Vámos has been unfairly likened to Gabriel Garcia Marquez (“...lost younger brother long exiled in silence to Eastern Europe.”) - unfair for the latter, that is, for there is nothing in The Book of Fathers that is equal to Marquez's long elliptical paragraphs that loop wide with divagation just long enough for the reader to forget his point of origin, that curl back in such a wide arc as to not seem to be turning at all until, with a pleasant shock, we realize that Marquez has expertly steered us back to his beginning. Nor is there any kind of magical realist element to the novel (the inherited clairvoyance of the first-born Csillag sons is not treated with the ready acceptance common to the genre) that gives the paradoxical extraordinary-but-ordinary flavor of magical realism. The only similarity here is in the fact that Marquez has also written a family saga (One Hundred Years of Solitude). But, as Vámos has so aptly shown, not all families are created equal.

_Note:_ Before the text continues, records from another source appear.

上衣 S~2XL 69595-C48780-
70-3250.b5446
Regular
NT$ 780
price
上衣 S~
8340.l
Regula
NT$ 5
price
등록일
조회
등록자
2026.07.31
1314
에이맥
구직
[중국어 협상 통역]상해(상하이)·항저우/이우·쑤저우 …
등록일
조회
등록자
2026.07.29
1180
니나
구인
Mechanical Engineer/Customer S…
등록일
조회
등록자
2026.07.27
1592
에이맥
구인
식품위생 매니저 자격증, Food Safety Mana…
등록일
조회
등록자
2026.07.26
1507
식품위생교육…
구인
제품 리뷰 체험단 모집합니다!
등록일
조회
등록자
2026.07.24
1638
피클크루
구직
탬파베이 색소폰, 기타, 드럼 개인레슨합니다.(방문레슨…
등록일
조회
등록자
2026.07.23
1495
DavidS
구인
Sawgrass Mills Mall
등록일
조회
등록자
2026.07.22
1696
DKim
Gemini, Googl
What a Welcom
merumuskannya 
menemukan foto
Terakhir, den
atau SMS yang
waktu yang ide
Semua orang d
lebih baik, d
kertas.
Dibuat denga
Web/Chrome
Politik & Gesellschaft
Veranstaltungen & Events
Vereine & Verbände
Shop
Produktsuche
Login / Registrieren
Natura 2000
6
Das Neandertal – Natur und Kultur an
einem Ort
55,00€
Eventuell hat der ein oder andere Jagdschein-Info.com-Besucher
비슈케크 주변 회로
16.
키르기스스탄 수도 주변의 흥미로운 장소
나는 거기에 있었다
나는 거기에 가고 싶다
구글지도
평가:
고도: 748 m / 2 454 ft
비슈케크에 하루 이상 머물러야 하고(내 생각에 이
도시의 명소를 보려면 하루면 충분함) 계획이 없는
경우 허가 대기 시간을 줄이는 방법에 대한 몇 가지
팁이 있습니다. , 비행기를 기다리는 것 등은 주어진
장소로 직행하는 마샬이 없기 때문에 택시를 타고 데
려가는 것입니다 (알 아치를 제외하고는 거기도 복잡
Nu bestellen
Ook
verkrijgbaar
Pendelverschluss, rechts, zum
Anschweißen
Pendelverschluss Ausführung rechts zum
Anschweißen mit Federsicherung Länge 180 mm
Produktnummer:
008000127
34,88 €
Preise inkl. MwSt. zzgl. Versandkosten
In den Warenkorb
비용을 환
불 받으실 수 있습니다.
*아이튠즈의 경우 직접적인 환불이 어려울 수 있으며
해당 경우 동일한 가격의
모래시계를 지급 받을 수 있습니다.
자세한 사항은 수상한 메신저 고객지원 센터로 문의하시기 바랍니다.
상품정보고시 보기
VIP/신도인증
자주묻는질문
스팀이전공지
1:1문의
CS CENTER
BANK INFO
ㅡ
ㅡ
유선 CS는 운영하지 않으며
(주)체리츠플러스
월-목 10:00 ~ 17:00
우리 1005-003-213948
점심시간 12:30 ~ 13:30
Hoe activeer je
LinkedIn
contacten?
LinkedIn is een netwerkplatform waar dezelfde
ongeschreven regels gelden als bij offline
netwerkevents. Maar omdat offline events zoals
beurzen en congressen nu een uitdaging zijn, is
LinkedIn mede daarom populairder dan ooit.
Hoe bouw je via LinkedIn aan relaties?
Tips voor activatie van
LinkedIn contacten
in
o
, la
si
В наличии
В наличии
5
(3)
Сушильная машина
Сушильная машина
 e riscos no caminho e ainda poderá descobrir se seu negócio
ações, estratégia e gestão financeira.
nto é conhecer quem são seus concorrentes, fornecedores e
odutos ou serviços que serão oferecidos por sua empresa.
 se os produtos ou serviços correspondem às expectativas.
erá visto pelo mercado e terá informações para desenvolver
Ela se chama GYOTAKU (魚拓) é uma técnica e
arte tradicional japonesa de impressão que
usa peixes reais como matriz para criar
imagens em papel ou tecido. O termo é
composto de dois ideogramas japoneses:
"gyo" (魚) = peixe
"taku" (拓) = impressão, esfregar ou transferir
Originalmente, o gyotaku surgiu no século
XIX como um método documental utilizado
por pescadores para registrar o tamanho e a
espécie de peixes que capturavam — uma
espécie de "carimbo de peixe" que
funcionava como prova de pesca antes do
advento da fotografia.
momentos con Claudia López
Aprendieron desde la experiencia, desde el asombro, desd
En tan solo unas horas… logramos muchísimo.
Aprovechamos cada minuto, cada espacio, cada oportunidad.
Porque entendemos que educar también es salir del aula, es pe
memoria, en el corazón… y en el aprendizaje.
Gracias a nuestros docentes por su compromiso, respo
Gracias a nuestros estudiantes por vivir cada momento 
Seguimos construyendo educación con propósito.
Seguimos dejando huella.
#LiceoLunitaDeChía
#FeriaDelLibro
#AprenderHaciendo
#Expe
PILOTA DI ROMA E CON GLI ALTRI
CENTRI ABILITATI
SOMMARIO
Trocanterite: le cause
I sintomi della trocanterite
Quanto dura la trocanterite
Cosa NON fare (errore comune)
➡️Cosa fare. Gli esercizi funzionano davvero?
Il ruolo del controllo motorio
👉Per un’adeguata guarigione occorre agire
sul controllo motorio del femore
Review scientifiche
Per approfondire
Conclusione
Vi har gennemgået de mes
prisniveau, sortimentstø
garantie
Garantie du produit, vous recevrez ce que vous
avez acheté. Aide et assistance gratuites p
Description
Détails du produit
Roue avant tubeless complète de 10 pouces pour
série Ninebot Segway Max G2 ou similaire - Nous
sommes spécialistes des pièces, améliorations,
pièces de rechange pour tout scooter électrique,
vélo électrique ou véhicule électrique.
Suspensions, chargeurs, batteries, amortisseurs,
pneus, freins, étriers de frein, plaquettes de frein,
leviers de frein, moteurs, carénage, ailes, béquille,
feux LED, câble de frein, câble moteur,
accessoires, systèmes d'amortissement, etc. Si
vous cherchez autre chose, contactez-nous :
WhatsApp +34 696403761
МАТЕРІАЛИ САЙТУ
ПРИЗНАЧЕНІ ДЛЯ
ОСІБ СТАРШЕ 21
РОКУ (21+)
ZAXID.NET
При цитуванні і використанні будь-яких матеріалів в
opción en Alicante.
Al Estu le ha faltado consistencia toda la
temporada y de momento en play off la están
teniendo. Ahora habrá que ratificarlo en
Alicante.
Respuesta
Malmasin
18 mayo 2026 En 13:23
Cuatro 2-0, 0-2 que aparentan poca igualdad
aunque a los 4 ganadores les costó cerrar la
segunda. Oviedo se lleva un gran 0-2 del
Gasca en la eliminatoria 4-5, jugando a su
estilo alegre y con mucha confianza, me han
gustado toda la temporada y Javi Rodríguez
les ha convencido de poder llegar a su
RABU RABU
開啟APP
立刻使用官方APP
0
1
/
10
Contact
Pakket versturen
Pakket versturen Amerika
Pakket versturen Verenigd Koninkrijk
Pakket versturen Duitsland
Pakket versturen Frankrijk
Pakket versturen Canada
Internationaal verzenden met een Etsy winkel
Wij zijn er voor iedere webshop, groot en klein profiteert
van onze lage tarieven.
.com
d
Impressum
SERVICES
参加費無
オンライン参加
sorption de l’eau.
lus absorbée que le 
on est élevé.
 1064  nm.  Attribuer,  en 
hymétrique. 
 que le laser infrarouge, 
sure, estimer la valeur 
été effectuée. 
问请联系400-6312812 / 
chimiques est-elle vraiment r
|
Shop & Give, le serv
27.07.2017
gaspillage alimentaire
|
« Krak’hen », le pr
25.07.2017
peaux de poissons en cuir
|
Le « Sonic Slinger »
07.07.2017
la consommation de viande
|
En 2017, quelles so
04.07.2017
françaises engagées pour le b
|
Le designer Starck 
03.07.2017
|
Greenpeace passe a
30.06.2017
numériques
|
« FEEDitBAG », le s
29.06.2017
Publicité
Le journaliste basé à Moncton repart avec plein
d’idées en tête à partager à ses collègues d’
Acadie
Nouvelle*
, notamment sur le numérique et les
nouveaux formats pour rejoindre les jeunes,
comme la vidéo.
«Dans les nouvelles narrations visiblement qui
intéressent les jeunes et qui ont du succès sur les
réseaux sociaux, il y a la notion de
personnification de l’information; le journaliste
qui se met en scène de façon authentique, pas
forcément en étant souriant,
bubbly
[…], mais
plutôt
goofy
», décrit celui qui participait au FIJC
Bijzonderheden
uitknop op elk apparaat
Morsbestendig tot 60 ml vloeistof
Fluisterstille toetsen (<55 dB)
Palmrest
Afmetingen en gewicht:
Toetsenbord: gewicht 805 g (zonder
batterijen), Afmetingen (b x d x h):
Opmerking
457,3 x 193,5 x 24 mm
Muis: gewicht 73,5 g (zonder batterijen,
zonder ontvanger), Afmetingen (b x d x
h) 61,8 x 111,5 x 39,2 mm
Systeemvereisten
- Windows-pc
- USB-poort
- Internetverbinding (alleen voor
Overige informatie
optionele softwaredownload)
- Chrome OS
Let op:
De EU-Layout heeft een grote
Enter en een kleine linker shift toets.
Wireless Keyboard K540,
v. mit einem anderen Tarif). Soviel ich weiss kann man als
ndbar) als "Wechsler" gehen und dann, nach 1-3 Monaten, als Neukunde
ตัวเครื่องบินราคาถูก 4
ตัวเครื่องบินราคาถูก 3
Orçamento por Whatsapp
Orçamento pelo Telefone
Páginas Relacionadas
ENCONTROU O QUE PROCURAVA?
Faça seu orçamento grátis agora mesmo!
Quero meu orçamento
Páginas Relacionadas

In the Author's Note, Vámos also mentions his nation's poor military history. “One well-known fact,” he says, “is that Hungary and the Hungarians have lost every important war and revolution since the time of the Renaissance king Matthias Corvinus. He occupied Vienna and became Prince of Austria. He died in 1490.” And yet they persevere. Hungary held out. And their history deserves better than Vámos can give. All he has done is to strengthen this tradition of defeat. One of his many faceless characters says, “Books and papers should never be thrown in the fire...you never know when they might be needed.” This is a sentiment I would normally share, but for The Book of Fathers, I am willing to make an exception.